*What the task requires*
Copy every row below, replacing each instance of "Log in to Reply" with "Sign in to Reply" and changing nothing else. Omit the pictures.

═══ Extracted data

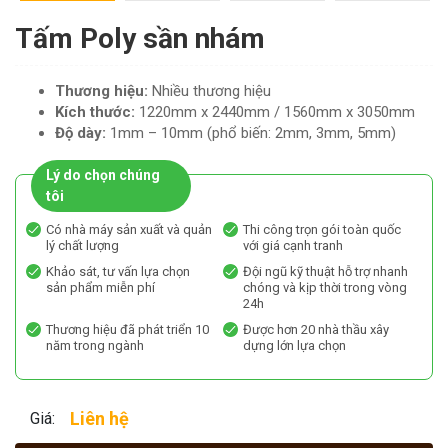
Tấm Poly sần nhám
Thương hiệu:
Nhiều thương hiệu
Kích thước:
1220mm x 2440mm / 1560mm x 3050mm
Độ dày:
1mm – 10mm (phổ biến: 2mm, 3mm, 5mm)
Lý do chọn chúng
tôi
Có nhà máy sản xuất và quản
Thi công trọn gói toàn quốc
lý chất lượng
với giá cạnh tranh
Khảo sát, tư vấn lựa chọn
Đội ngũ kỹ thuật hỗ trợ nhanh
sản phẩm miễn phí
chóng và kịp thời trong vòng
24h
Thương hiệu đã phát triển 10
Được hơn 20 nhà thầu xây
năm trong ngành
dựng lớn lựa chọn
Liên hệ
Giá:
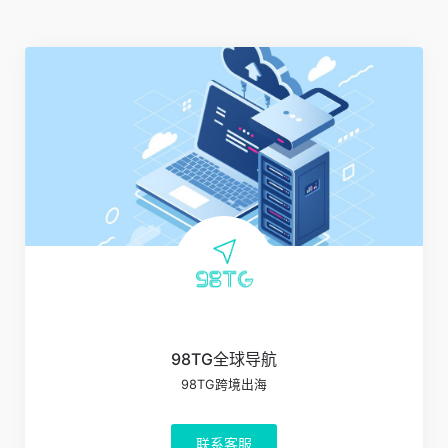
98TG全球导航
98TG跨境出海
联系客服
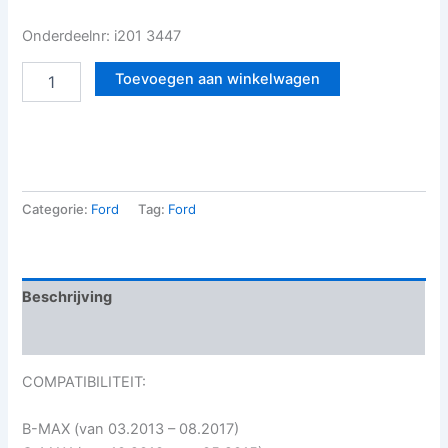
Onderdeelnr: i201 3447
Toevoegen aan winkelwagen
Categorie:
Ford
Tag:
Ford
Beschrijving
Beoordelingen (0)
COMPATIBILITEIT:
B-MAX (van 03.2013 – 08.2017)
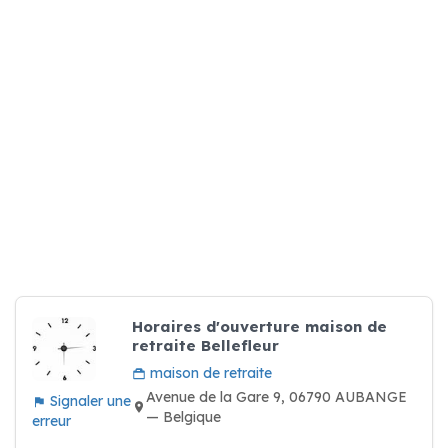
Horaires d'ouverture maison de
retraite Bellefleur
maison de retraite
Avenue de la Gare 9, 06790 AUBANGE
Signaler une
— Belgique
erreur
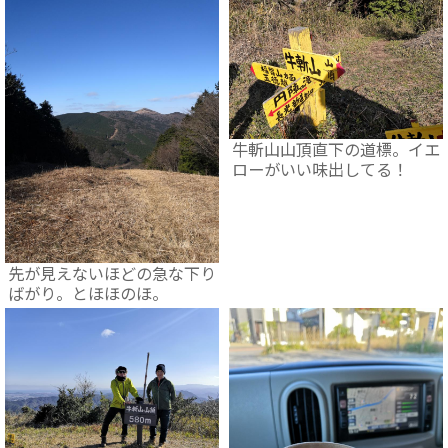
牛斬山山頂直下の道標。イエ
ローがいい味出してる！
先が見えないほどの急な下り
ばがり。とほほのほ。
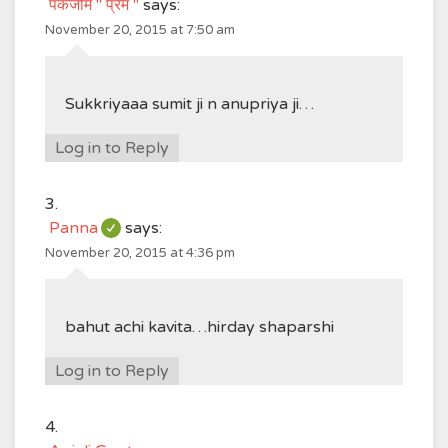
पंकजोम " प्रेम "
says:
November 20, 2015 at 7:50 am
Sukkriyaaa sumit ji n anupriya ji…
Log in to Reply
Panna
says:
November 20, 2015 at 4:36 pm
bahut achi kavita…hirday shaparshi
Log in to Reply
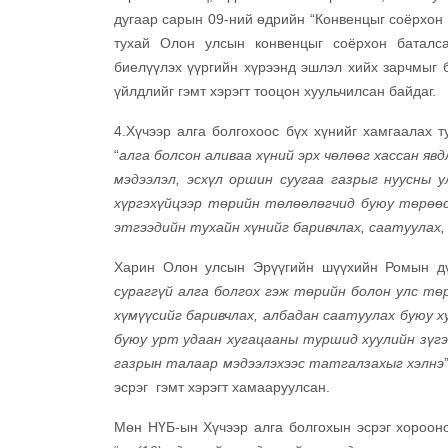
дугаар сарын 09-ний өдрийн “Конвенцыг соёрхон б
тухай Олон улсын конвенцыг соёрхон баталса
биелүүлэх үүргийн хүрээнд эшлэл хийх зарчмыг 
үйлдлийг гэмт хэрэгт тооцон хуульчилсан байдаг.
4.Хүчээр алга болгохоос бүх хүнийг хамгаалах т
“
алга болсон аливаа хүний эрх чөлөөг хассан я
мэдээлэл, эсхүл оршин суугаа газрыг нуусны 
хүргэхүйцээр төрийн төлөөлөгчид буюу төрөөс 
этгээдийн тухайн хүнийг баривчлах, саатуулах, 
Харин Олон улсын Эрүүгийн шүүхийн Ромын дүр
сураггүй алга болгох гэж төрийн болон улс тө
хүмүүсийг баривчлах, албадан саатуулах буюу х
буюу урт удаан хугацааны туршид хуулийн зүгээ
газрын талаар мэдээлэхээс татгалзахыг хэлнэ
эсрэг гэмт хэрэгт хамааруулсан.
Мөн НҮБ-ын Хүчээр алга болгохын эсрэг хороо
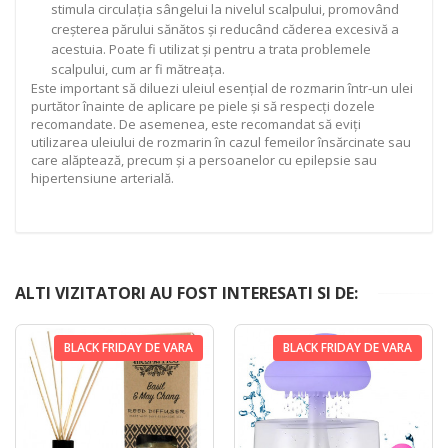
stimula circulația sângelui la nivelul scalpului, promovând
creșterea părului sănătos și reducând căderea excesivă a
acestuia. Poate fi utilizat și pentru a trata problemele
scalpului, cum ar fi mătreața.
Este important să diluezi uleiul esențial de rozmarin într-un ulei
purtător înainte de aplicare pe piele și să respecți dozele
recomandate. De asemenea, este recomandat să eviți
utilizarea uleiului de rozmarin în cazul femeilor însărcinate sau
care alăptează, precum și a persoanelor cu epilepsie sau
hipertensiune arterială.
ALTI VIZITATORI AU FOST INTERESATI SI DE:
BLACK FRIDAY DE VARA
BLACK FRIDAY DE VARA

══════

*Answer for the task*
Tấm Poly sần nhám
Thương hiệu:
Nhiều thương hiệu
Kích thước:
1220mm x 2440mm / 1560mm x 3050mm
Độ dày:
1mm – 10mm (phổ biến: 2mm, 3mm, 5mm)
Lý do chọn chúng
tôi
Có nhà máy sản xuất và quản
Thi công trọn gói toàn quốc
lý chất lượng
với giá cạnh tranh
Khảo sát, tư vấn lựa chọn
Đội ngũ kỹ thuật hỗ trợ nhanh
sản phẩm miễn phí
chóng và kịp thời trong vòng
24h
Thương hiệu đã phát triển 10
Được hơn 20 nhà thầu xây
năm trong ngành
dựng lớn lựa chọn
Liên hệ
Giá:
98TG全球导航
98TG跨境出海
联系客服
Onderdeelnr: i201 3447
Toevoegen aan winkelwagen
Categorie:
Ford
Tag:
Ford
Beschrijving
Beoordelingen (0)
COMPATIBILITEIT:
B-MAX (van 03.2013 – 08.2017)
Horaires d'ouverture maison de
retraite Bellefleur
maison de retraite
Avenue de la Gare 9, 06790 AUBANGE
Signaler une
— Belgique
erreur
牛斬山山頂直下の道標。イエ
ローがいい味出してる！
先が見えないほどの急な下り
ばがり。とほほのほ。
पंकजोम " प्रेम "
says:
November 20, 2015 at 7:50 am
Sukkriyaaa sumit ji n anupriya ji…
Sign in to Reply
Panna
says:
November 20, 2015 at 4:36 pm
bahut achi kavita…hirday shaparshi
Sign in to Reply
дугаар сарын 09-ний өдрийн “Конвенцыг соёрхон б
тухай Олон улсын конвенцыг соёрхон баталса
биелүүлэх үүргийн хүрээнд эшлэл хийх зарчмыг 
үйлдлийг гэмт хэрэгт тооцон хуульчилсан байдаг.
4.Хүчээр алга болгохоос бүх хүнийг хамгаалах т
“
алга болсон аливаа хүний эрх чөлөөг хассан я
мэдээлэл, эсхүл оршин суугаа газрыг нуусны 
хүргэхүйцээр төрийн төлөөлөгчид буюу төрөөс 
этгээдийн тухайн хүнийг баривчлах, саатуулах, 
Харин Олон улсын Эрүүгийн шүүхийн Ромын дүр
сураггүй алга болгох гэж төрийн болон улс тө
хүмүүсийг баривчлах, албадан саатуулах буюу х
буюу урт удаан хугацааны туршид хуулийн зүгээ
газрын талаар мэдээлэхээс татгалзахыг хэлнэ
эсрэг гэмт хэрэгт хамааруулсан.
Мөн НҮБ-ын Хүчээр алга болгохын эсрэг хороо
stimula circulația sângelui la nivelul scalpului, promovând
creșterea părului sănătos și reducând căderea excesivă a
acestuia. Poate fi utilizat și pentru a trata problemele
scalpului, cum ar fi mătreața.
Este important să diluezi uleiul esențial de rozmarin într-un ulei
purtător înainte de aplicare pe piele și să respecți dozele
recomandate. De asemenea, este recomandat să eviți
utilizarea uleiului de rozmarin în cazul femeilor însărcinate sau
care alăptează, precum și a persoanelor cu epilepsie sau
hipertensiune arterială.
ALTI VIZITATORI AU FOST INTERESATI SI DE:
BLACK FRIDAY DE VARA
BLACK FRIDAY DE VARA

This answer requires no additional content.